Employer Action Code: Act

New legislation, Federal Law 299-FZ 2023, will establish a Long-Term Savings Program (LTSP), offering individuals a new option for tax-efficient retirement savings, effective January 1, 2024. The LTSP follows several unsuccessful attempts in recent years to introduce a framework that aims to encourage individuals to save actively for retirement.

Key details

Noteworthy aspects of the LTSP include:

  • Employees will be able to contribute up to 400,000 Russian rubles (equal to approximately US$4,000) per year on a tax-deductible basis to individual LTSP accounts, with partially matching contributions from the government of up to 36,000 rubles (US$360) in each of the first three years of the program. The accounts can also be funded from employer contributions on the employee's behalf or by transfers from other existing pension savings, including from the formerly compulsory individual accounts managed by non-state pension funds (NSPFs). Funds in those individual accounts have effectively been frozen since 2015.
  • LTSP accounts will be established by individual agreement with participating NSPFs, which will invest the account assets in local government and corporate bonds and other typically lower-risk securities. Members will not be able to select specific investment options. Account holders will be able to change NSPF providers every five years. Thirty-eight registered NSPFs are currently in operation.
  • The government will insure up to 2.8 million rubles in LTSP account assets against the insolvency of the NSPF managing the account. Investment returns will depend on market returns.
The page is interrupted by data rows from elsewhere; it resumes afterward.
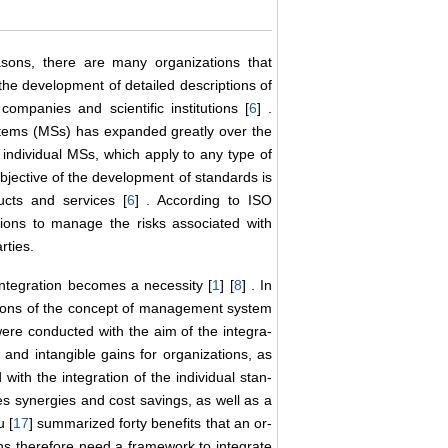
asons, there are many organizations that
the development of detailed descriptions of
companies and scientific institutions [
6
] .
tems (MSs) has expanded greatly over the
individual MSs, which apply to any type of
objective of the development of standards is
cts and services [
6
] . According to ISO
ions to manage the risks associated with
rties.
ntegration becomes a necessity [
1
] [
8
] . In
ptions of the concept of management system
re conducted with the aim of the integra-
 and intangible gains for organizations, as
 with the integration of the individual stan-
s synergies and cost savings, as well as a
u [
17
] summarized forty benefits that an or-
ns therefore need a framework to integrate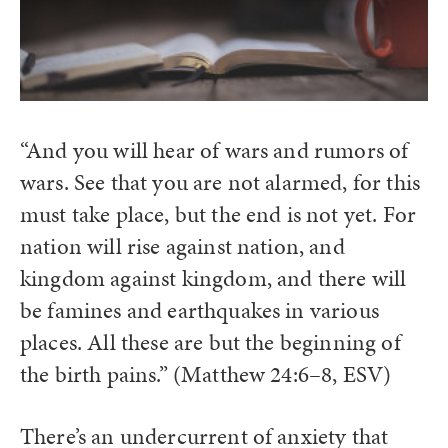
“And you will hear of wars and rumors of
wars. See that you are not alarmed, for this
must take place, but the end is not yet. For
nation will rise against nation, and
kingdom against kingdom, and there will
be famines and earthquakes in various
places. All these are but the beginning of
the birth pains.” (Matthew 24:6–8, ESV)
There’s an undercurrent of anxiety that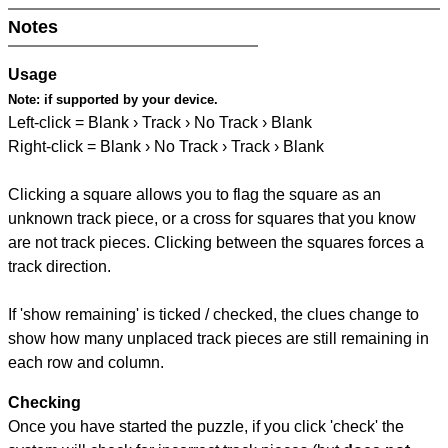
Notes
Usage
Note:
if supported by your device.
Left-click = Blank › Track › No Track › Blank
Right-click = Blank › No Track › Track › Blank
Clicking a square allows you to flag the square as an
unknown track piece, or a cross for squares that you know
are not track pieces. Clicking between the squares forces a
track direction.
If 'show remaining' is ticked / checked, the clues change to
show how many unplaced track pieces are still remaining in
each row and column.
Checking
Once you have started the puzzle, if you click 'check' the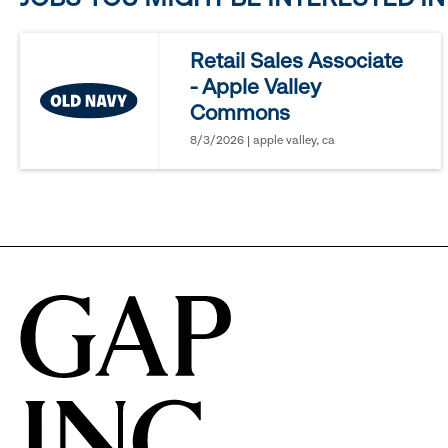
reveal
Retail Sales Associate
- Apple Valley
options.
Commons
8/3/2026 | apple valley, ca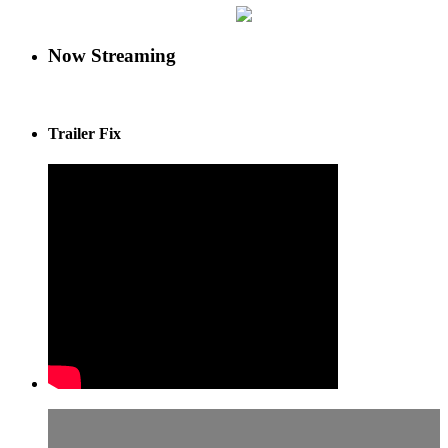
Now Streaming
Trailer Fix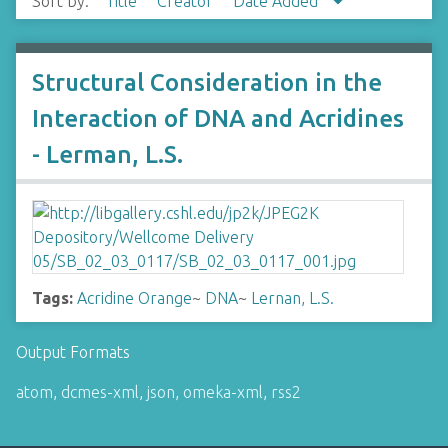
Sort by:
Title
Creator
Date Added
Structural Consideration in the
Interaction of DNA and Acridines
- Lerman, L.S.
Tags:
Acridine Orange
~
DNA
~
Lernan, L.S.
Output Formats
atom
,
dcmes-xml
,
json
,
omeka-xml
,
rss2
There is no guarantee of principal or interest.
  • LTSP funds will be available for withdrawal, tax-free, after 15 years of participation or age 60 for men and age 55 for women. Individuals who want to withdraw funds earlier will be able to claim back only their contributions, less the value of tax deductions received, unless withdrawal is for certain hardship situations such as to pay for medical needs. Pension money transferred to the accounts, state matching contributions and accrued interest will not otherwise be available for early withdrawal.

Employer implications

The historical interest on the part of employees in retirement savings has been somewhat undermined by a regulatory environment that has experienced multiple pension reforms and numerous significant tax changes, as well as by relatively low life expectancies and a general mistrust of long-term savings plans. In addition, the tax rate on earned income is only 13% (15% on annual income in excess of 5 million rubles), thus limiting the general interest in deferring compensation. Among companies surveyed by WTW in 2023, only 14% have supplemental occupational retirement benefit plans (typically in non-associated multiemployer defined contribution NSPF vehicles).